The Most Complicated Machine
From crispyneurons
Do you know what the most complicated machine ever created is? It's not exactly easy to tell. First, we have to start with some definition of engineering complexity.
[edit] Definition
Here is my definition:
The most complicated machine ever created is the one containing the largest number of discrete, functional, human-engineered components.
This gets a bit tricky. Note that this definition excludes things like bioengineered mice, in which the bulk of the system's complexity was created by nature, not the human mind. Yet even something as apparently simple as a teeter-totter has nightmarish complexity at the quantum mechanical scale, complexity we only dimly comprehend, and we simply leverage it--and take it for granted. There is no system that human ingenuity can take full credit for... so we need to be pragmatic.
Another thorny problem: what about something like the Internet--is that a 'machine'? Or what about the telephone system, or the electric grid? Plumbing? It seems we have to be judicial about system boundaries. Wikipedia may help a bit:
I don't offer an definitive answer to this problem, but to help clarify systems from subsystems and networks, here's a paraphrased functionalist argument by Hillary Putnam:
No system possesses a decomposition into subcomponents which separately perform the same function as the system as a whole.

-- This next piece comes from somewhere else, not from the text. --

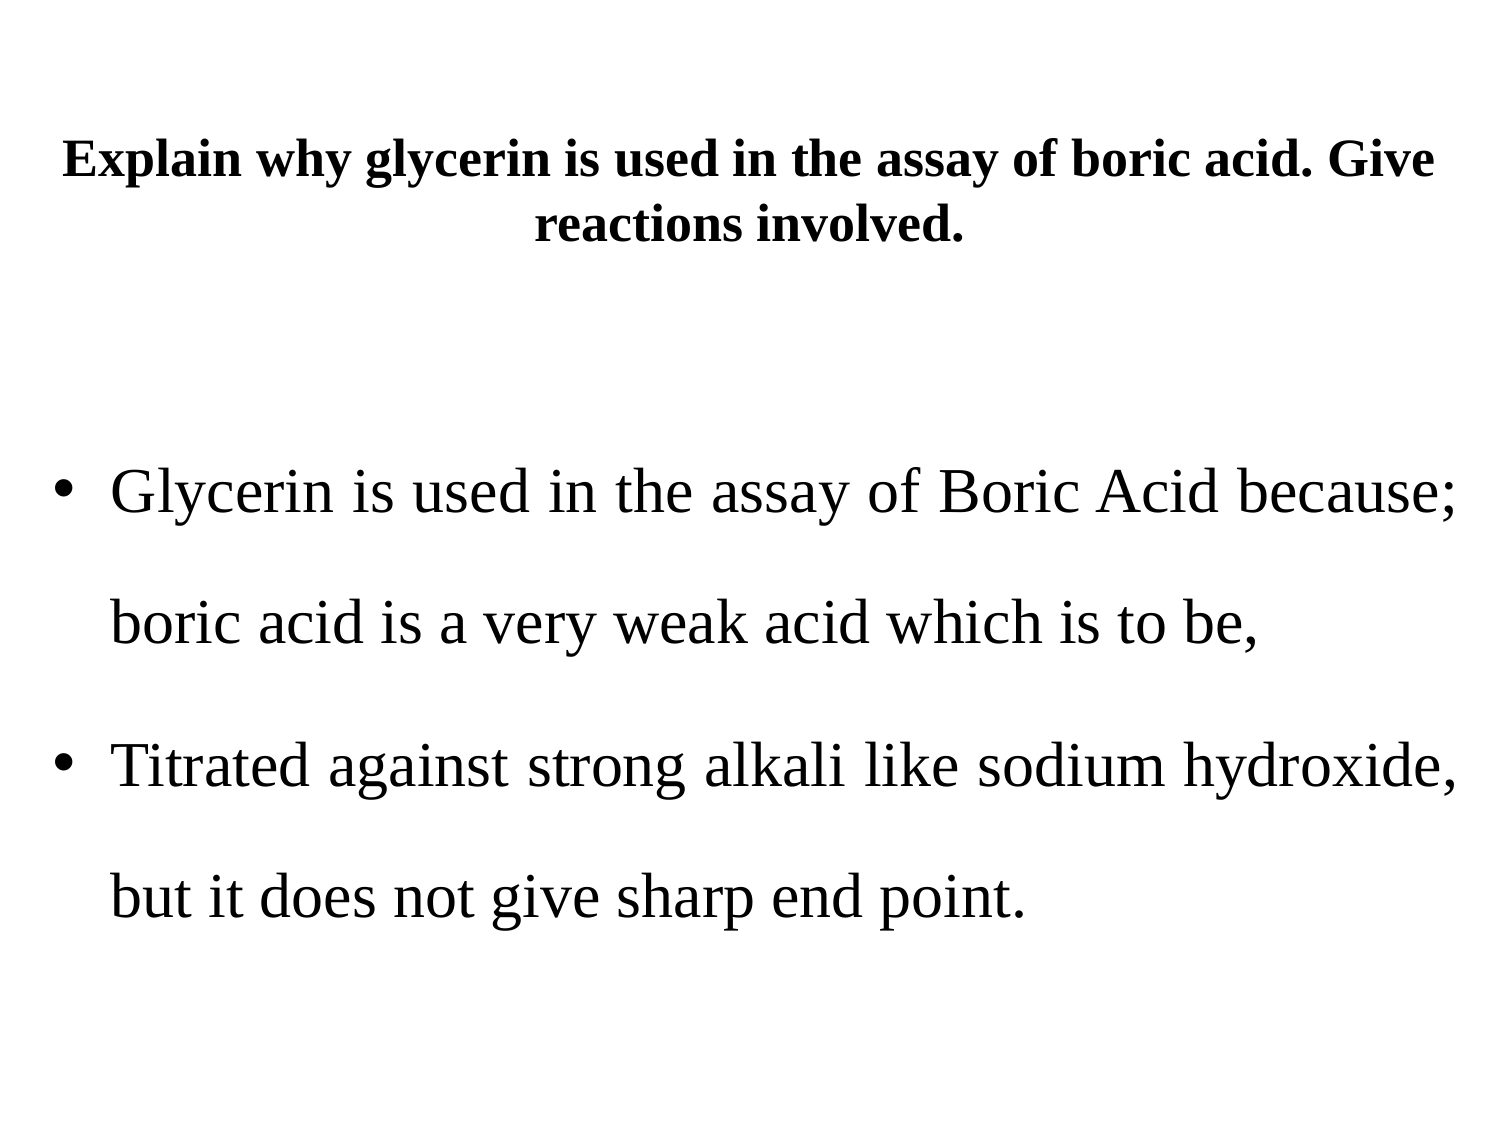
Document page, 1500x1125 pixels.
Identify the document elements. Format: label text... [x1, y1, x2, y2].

list Glycerin is used in the assay of Boric Acid because; boric acid is a very weak acid which is to be, Titrated against strong alkali like sodium hydroxide, but it does not give sharp end point. [37, 387, 1475, 950]
title Explain why glycerin is used in the assay of boric acid. Give reactions involved. [24, 50, 1475, 325]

So phone/computer networks are excluded, since they have many functionally equivalent subcomponents (that is, phones and computers!) but phones and computers themselves count. Identical subcomponents within a system, such as RAM chips, are excluded as well for the same reason.
[edit] BlueGene/L
My research suggests that according to my definition, the supercomputer known as BlueGene/L is the most complex machine yet created by humans.
This may be broken down by component type:
- Processing: This machine has 65,000 nodes. Each node contains a 5 million-transistor ASIC that includes 2 PowerPC 440 processors.

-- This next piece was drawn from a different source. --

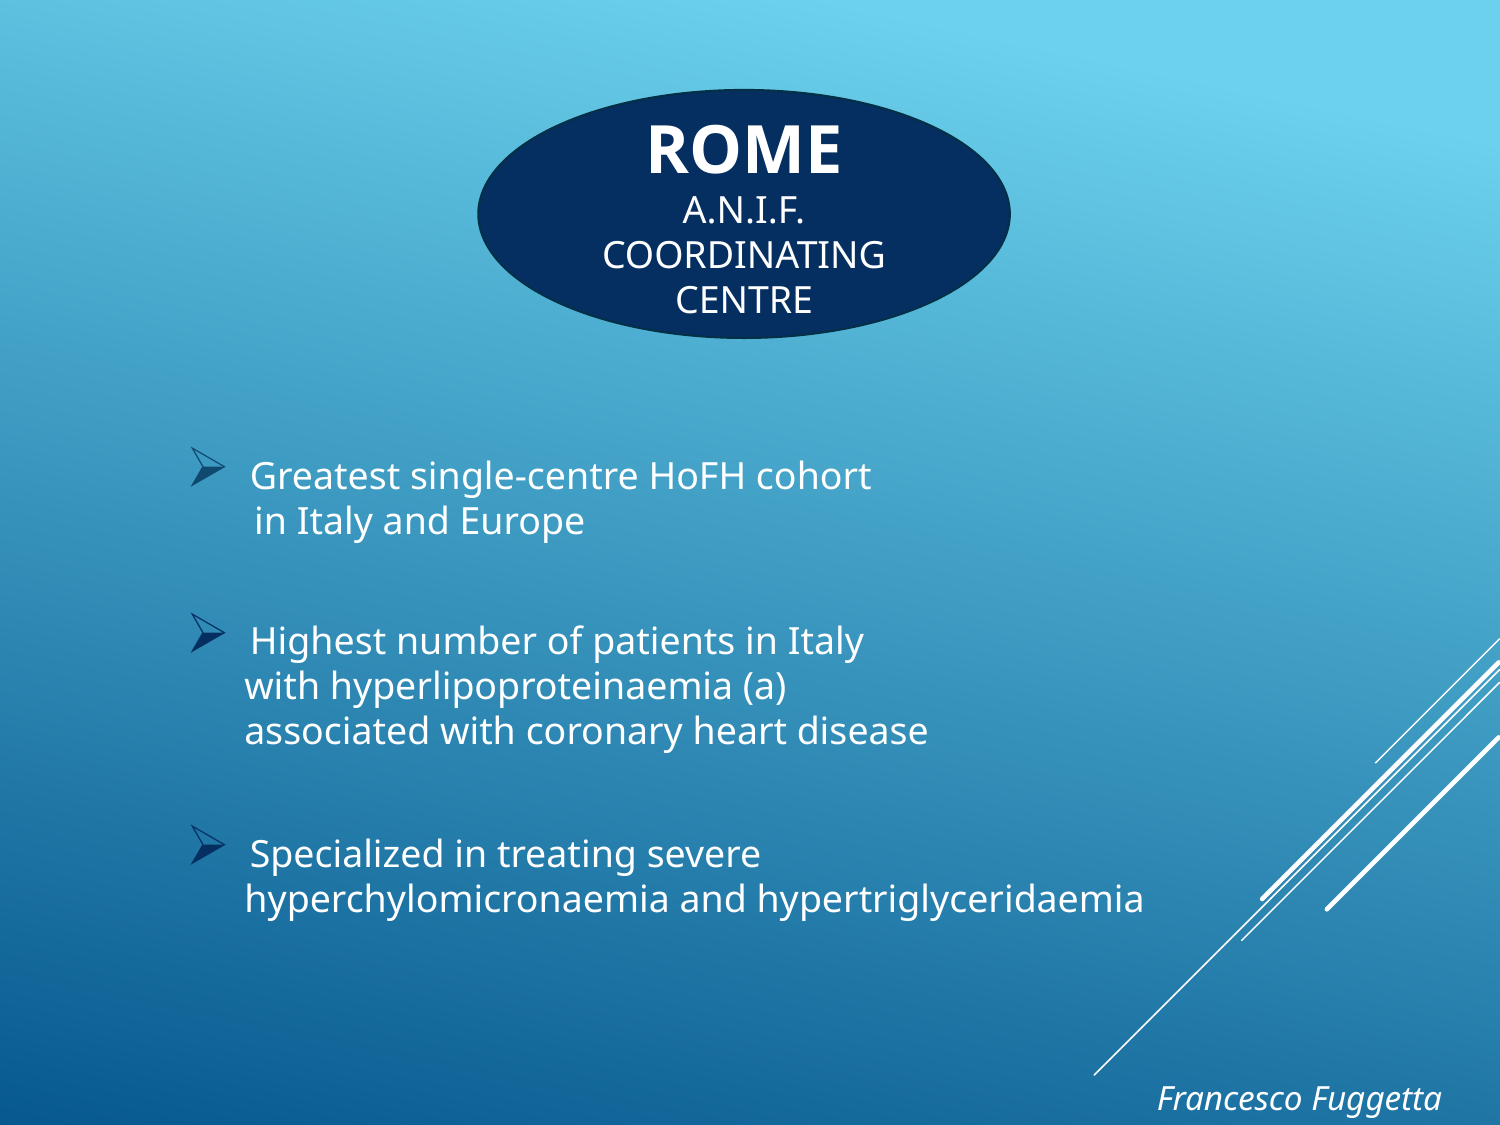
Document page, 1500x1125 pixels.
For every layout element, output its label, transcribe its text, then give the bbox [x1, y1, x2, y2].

- Input/Output: The I/O subsystem is based on 1,024 additional PowerPC 440 processors. I haven't been able to determine how many transistors are in a PowerPC 440, but I know there are two of these on each of those ASICs, so they have to contain less than 2.5 million transistors. Let's assume that it's only 2 million per processor.
- Data Storage: On top of THAT, BlueGene/L has a 400-terabyte remote file system. Unfortunately I don't know anything about this, other than it exists. We can treat each read/write bit as a discrete component, since each bit is stored physically (on a very tiny speck of magnetic material) and has a function (to store a magnetic state interpretable as a 0 or 1). A terabyte is 1,099,511,627,776 bytes, so 400 terabytes comes to 439,804,651,110,400 bytes, and there are 8 bits in each byte. (Yikes!)
- Other: Keyboards, monitors, cables, cases, power supplies, etc. I have no way to estimate how many components are in this category, so it gets excluded from consideration.
[edit] Complexity Estimate
Given what is known, we can make some simple calculations:
- Processing: 65,000 (ASICs) x 5,000,000 (transistors) = 325,000,000,000 (processing components)
- I/O: 1024 (processors) x 2,000,000 (transistors) = 2,048,000,000 (I/O components)
- Storage: 439,804,651,110,400 (bytes) x 8 (bits) = 3,518,437,208,883,200 (storage components)
- 325,000,000,000 (processing components) + 2,048,000,000 (I/O components) + 3,518,437,208,883,200 (storage components) = 3,518,764,256,883,200 (total components)
Thus, BlueGene/L contains well more than three quadrillion, five hundred eighteen trillion, seven hundred sixty-four billion, two hundred fifty-six million, eight hundred eighty-three thousand, two hundred components. Damn, that's complicated!